John NEWBERRY, Appellant, v. STATE of Florida, Appellee.
    No. 95-1278.
    District Court of Appeal of Florida, Fifth District.
    June 21, 1996.
    James B. Gibson, Public Defender, and Sean K. Ahmed, Assistant Public Defender, Daytona Beach, for Appellant.
    . Robert A. Butterworth, Attorney General, Tallahassee, and E. Paul Stanley, Assistant Attorney General, Daytona Beach, for Appel-lee.
   W. SHARP, Judge.

Newberry argues on appeal that the sentence he received after pleading guilty to aggravated child abuse, exceeded the permissible guidelines range, because his crime was scored as a level 8 offense. He was given a total sentencing score of 74, and sentenced to five years in the state prison. We agree reversible error occurred in this case and remand for resentencing with a proper scoresheet.
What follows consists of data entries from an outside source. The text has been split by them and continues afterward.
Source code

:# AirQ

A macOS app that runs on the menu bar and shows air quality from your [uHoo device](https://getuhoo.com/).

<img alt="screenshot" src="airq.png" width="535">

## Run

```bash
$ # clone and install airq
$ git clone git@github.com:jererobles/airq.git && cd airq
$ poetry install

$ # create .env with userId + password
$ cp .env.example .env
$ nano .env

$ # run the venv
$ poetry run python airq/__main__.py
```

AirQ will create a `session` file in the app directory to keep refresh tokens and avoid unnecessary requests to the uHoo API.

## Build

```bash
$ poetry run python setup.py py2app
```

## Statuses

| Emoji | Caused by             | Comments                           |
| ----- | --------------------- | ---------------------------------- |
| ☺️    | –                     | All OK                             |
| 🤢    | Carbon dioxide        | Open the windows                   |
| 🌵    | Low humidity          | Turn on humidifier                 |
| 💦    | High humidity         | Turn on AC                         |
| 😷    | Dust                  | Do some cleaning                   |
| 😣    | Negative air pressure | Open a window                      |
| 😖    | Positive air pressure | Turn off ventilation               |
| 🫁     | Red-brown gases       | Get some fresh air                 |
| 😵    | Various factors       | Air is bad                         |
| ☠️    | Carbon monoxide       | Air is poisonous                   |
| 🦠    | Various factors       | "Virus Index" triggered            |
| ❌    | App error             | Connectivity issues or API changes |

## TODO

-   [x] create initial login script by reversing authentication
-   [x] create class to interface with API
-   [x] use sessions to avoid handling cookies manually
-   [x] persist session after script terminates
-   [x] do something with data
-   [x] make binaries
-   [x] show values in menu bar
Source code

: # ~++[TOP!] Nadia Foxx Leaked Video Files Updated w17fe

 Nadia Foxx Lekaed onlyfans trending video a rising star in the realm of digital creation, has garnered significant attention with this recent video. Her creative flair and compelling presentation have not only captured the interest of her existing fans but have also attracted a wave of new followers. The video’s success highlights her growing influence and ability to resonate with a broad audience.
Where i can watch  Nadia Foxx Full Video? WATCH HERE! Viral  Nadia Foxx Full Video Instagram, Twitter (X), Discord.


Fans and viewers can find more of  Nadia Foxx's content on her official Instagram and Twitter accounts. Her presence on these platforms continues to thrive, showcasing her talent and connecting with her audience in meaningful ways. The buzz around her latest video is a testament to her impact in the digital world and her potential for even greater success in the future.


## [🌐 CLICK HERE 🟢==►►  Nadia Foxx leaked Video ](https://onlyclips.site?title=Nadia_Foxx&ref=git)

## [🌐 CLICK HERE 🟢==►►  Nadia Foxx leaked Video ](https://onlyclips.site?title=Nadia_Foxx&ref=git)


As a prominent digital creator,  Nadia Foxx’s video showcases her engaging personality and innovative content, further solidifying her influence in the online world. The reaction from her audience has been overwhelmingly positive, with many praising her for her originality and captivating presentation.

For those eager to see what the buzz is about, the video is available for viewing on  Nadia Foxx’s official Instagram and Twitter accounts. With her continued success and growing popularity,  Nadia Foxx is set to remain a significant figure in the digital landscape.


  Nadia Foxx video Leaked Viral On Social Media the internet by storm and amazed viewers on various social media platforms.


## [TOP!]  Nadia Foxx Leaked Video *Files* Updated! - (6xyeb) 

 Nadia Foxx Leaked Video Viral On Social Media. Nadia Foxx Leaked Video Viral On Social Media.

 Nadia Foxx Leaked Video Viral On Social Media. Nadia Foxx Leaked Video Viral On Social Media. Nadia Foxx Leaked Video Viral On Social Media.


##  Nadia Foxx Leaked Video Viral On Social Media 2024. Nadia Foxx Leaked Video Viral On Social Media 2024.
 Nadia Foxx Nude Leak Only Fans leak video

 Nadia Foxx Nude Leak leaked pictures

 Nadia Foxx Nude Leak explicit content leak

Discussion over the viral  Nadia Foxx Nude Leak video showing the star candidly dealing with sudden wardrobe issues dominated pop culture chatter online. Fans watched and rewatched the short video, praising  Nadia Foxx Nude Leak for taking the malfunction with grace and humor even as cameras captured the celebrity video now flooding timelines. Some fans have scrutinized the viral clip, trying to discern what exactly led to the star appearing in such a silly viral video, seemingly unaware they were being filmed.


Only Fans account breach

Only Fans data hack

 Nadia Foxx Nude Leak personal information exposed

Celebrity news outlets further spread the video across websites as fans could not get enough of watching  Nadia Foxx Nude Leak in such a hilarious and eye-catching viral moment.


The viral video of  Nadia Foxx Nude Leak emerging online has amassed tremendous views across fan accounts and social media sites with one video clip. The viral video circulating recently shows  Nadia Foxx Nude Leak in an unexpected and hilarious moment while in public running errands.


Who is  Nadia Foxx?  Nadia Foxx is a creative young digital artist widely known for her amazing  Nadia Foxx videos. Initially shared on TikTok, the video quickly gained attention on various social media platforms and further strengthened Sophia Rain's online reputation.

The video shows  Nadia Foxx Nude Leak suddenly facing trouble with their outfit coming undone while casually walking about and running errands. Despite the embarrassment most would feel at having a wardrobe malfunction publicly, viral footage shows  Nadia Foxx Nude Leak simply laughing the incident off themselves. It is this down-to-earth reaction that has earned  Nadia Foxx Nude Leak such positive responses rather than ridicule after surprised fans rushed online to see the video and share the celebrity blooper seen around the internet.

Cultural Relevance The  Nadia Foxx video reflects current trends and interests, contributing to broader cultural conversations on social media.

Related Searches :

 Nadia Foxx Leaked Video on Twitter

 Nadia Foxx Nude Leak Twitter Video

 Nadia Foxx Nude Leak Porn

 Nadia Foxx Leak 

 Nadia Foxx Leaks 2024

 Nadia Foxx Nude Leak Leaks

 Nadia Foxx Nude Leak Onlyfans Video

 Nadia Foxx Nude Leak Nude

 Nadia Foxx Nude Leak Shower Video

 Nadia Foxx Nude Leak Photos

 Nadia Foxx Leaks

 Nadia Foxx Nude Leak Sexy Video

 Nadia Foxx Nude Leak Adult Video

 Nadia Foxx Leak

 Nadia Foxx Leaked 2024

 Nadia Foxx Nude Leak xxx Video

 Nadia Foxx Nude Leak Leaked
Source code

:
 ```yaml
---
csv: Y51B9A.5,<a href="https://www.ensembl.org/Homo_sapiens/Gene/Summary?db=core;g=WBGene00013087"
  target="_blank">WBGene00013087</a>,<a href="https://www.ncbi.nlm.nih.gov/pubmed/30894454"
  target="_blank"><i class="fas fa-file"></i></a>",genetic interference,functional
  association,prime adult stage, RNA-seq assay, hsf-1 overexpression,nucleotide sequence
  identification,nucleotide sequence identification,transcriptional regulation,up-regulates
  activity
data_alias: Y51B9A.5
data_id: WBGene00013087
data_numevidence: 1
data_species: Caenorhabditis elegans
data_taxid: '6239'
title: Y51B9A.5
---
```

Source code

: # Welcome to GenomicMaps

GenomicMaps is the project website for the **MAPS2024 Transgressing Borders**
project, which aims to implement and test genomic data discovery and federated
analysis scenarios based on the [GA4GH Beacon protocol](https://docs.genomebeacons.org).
The state argues that the sentence should be sustained because it was part of a plea bargain, for which the state dropped a second count. If Newberry had been convicted of both crimes, based on a scoresheet which would have included both crimes, the score would have permitted the sentence which is being appealed (eleven years). However, the plea bargain in this case lacked any agreement about the length of sentence.

Apparently, both Newberry and the State were unaware that the crime to which he pled guilty was only a Level 4 offense. If scored properly, Newberry’s scoresheet for that crime should only have been 40.2 points. At that level, the trial court’s decision to incarcerate him or not is discretionary, not mandatory, and the maximum sentence permitted (absent a departure sentence) is 15.25 months. See Fla. R.Crim. P. 3.990.

It is significant that Newberry is not trying to withdraw his guilty plea. The record clearly shows that Newberry pled guilty to a Level four offense only, and the state agreed under those circumstances to drop the other criminal charge against him. A deal is a deal, even though it is a bad one for the state.

REVERSED and REMANDED for resen-tencing.

PETERSON, C.J., and GOSHORN, J., concur. 
      
      . § 827.03(b) and (c), Fla. Stat. (1993).